Durante su conferencia matutina, la mandataria lamentó que no se concretara un alto al fuego tras las conversaciones entre Estados Unidos e Irán, pero subrayó que, frente a ese escenario, la voz del líder del Vaticano se mantiene como un referente ético en favor de la paz.
“El Papa ha estado llamando permanentemente a la paz… no solo a Estados Unidos, sino a todos”, afirmó.
Sheinbaum no solo retomó el mensaje del pontífice, sino que le dio un significado particular al describirlo como una posición “muy cristiana”, en referencia a los valores de no violencia, reconciliación y diálogo.

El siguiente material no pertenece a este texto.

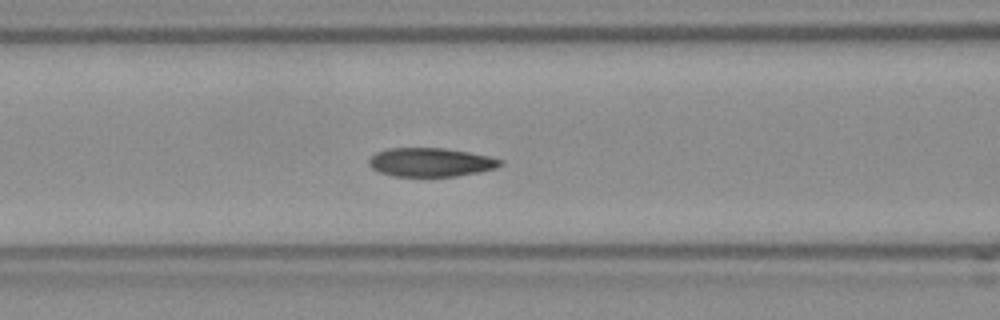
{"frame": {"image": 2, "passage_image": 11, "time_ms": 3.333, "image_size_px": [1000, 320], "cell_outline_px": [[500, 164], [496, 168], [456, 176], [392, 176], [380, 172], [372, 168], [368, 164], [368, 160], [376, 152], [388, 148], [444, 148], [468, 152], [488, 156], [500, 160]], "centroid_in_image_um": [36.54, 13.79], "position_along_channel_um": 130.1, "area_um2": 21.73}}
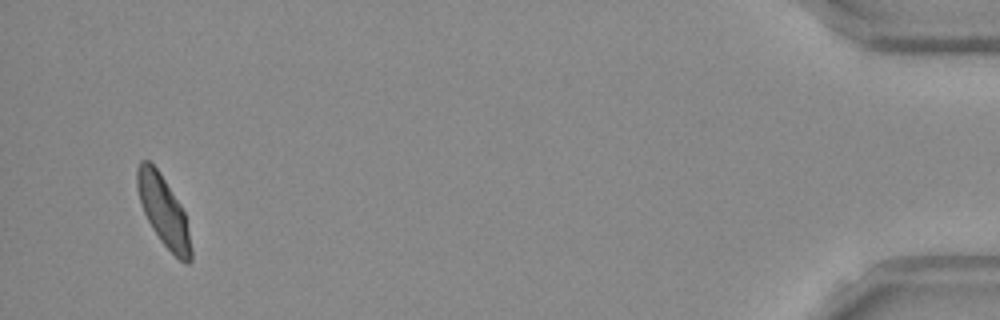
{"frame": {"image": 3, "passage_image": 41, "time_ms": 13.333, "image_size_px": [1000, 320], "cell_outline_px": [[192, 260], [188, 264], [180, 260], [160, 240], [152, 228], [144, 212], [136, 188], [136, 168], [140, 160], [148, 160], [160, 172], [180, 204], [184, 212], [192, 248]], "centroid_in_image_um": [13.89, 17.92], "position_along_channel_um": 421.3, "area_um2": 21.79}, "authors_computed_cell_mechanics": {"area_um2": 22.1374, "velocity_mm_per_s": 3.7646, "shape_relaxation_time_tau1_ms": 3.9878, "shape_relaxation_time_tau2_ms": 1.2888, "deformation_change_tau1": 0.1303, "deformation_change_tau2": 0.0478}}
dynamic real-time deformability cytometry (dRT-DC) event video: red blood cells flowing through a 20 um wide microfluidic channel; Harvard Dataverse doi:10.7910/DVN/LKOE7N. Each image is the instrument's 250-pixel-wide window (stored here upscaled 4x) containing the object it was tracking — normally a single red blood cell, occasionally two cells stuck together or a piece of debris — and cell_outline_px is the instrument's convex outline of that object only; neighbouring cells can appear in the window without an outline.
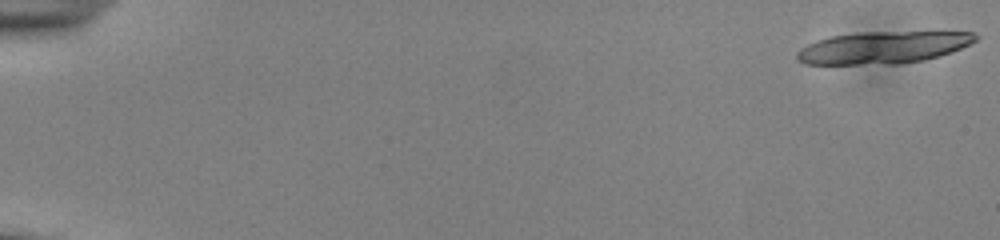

La presidenta enfatizó que el Papa no solo representa a una religión, sino también a un Estado con influencia global, lo que amplifica el alcance de su llamado en un contexto de creciente incertidumbre internacional.
“Es una posición muy cristiana… convocando a la paz en el mundo”, señaló.
En contraste con la falta de consensos entre las potencias involucradas, Sheinbaum destacó la consistencia del Papa en su insistencia por evitar la confrontación y promover soluciones pacíficas.
El señalamiento adquiere relevancia en un escenario donde las negociaciones no han prosperado, lo que eleva el riesgo de una mayor escalada.
La mandataria reiteró que México mantendrá su política exterior basada en principios constitucionales como la no intervención, la autodeterminación de los pueblos y la solución pacífica de controversias, en una postura que, dijo, coincide con el mensaje del pontífice.
“Esa siempre va a ser nuestra posición: apoyar la paz”, concluyó.